Wednesday, April 15, 2020

Individual Inquiry

I have written before (February 2012) about how Thomas Merton—the American Trappist monk—employed a kind of personal dialectical process in his search for a deeper understanding of what it means to lead a spiritual life. Merton was exploring this technique in the mid-20th century. His use of this approach was a bit unusual, because the dialectical method usually refers to when two or more disagreeing parties discuss their positions, in a cooperative search for a greater truth.
I find that using a personal dialectical activity can be an excellent way to work my way through philosophical questions, such as: What's most important to me? What's the meaning of life? How do I find happiness? What is my true nature?
Briefly, the personal dialectical process is: (1) Come up with your best answer to the question (called a thesis); (2) sit with your response for a while and ponder it; (3) play the devil's advocate with yourself and criticize your thesis; probe its weaknesses; seek opposing thoughts and ideas, and then offer a contradictory point of view (the antithesis); (4) sit with and ponder the two apparently incompatible responses of thesis and antithesis. Is there any common ground? Is there a truth which is deeper than either?; and finally, (5) formulate a new hypothesis that is better than the original and contains aspects of both opposing views (called the synthesis).
This use of the dialectical process as a type of individual or personal inquiry is not easy to employ. It calls for a high degree of honesty, as well as the ability to let go your treasured beliefs and open up to contending beliefs. That is especially hard to do in today's polarized atmosphere, which urges us to think that there is only one truth: that of one side or the other. We live in our silos, while viewing those who inhabit other silos as completely foolish and wrong. The gap between them is wide and seemingly absolute. Thus we come to believe that there is no common ground; no third or novel possibility. 
On the contrary, the dialectical process demands that we find a way to listen to the opposition—not to convince them that they're wrong and to see it our way—but to discover with them a new truth more valid than either of us previously would have conceived.
The personal dialectical process also calls for us to sincerely engage in it, not by creating a counter argument that is dishonest and a sham. When we do this, we come up with a phony thought that we can easily refute and destroy, in a disingenuous attempt to validate our initial thesis. This is not a way to grow, but a way to harden our initial belief. 

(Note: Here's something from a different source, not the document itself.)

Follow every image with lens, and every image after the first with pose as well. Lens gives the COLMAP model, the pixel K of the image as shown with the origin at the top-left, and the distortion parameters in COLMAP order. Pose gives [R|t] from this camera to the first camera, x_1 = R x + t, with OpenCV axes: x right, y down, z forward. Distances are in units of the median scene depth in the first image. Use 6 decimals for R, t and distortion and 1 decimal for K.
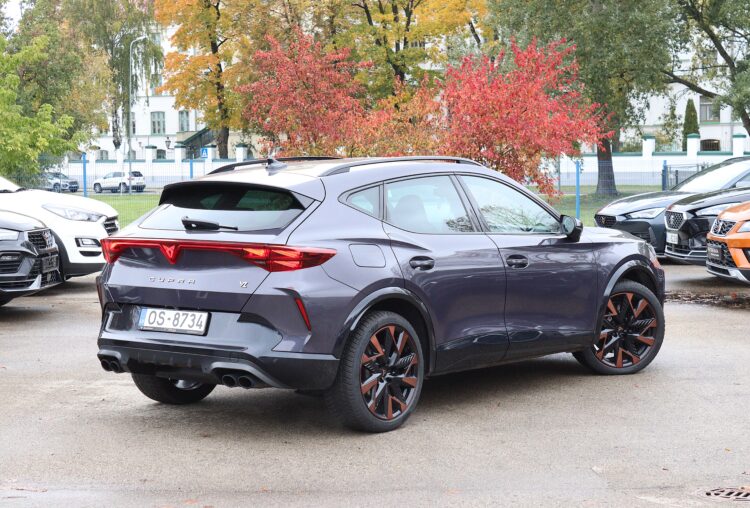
lens RADIAL K [[3044.3, 0, 373.6], [0, 3044.3, 251.3], [0, 0, 1]] dist [0.576545, 0.000000]
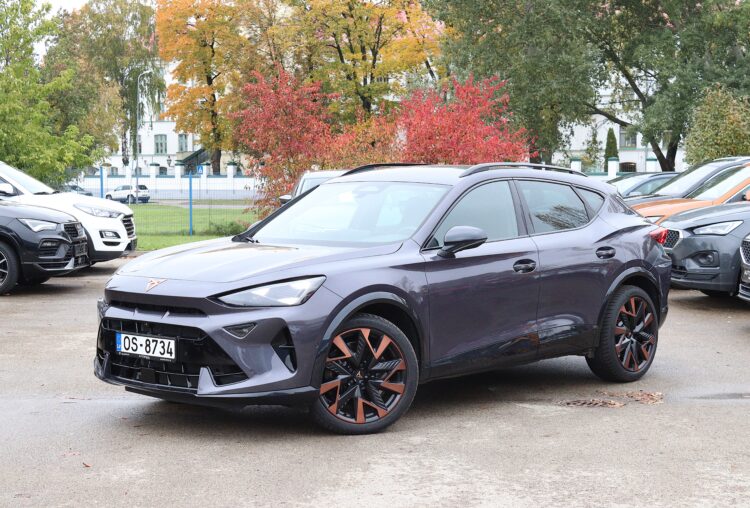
lens RADIAL K [[3044.3, 0, 376.3], [0, 3044.3, 256.0], [0, 0, 1]] dist [0.576545, 0.000000]
pose [[0.999942, 0.009458, 0.005219, 0.006776], [-0.009407, 0.999907, -0.009891, 0.012322], [-0.005312, 0.009841, 0.999937, -0.180909]]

I think that my career as a scientist helps me to see the value of the dialectical process—whether it is between two opposing points of view of disagreeing individuals or is used as a personal growth technique. In fact, I find the scientific process to be quite similar: (1) it ponders a question, (2) it offers an answer in the form of a theory or hypothesis, (3) it puts it to test, either by experiment or by engaging with others who have different interpretations, (4) it engages in debate, and then (5) comes up with a new hypothesis, or synthesis.
This concept of stepping back and looking for gaps or weaknesses in your theory was expressed very well by an Islamic scientist (Ibn al-Hytham) over a millennium ago, when he wrote “The duty of a man who investigates the writings of scientists, if learning is the truth of his goal, is to make himself the enemy of all that he reads... attack it from every side. He should also suspect himself as he performs his critical examination of it, so that he may avoid falling into either prejudice or leniency.” That was 600 years before the European Renaissance!
The work of one's personal growth—either spiritually, as in Merton's case, or scientifically or philosophically, in order to arrive at a deeper truth—is demanding. But when did enlightenment ever come easily?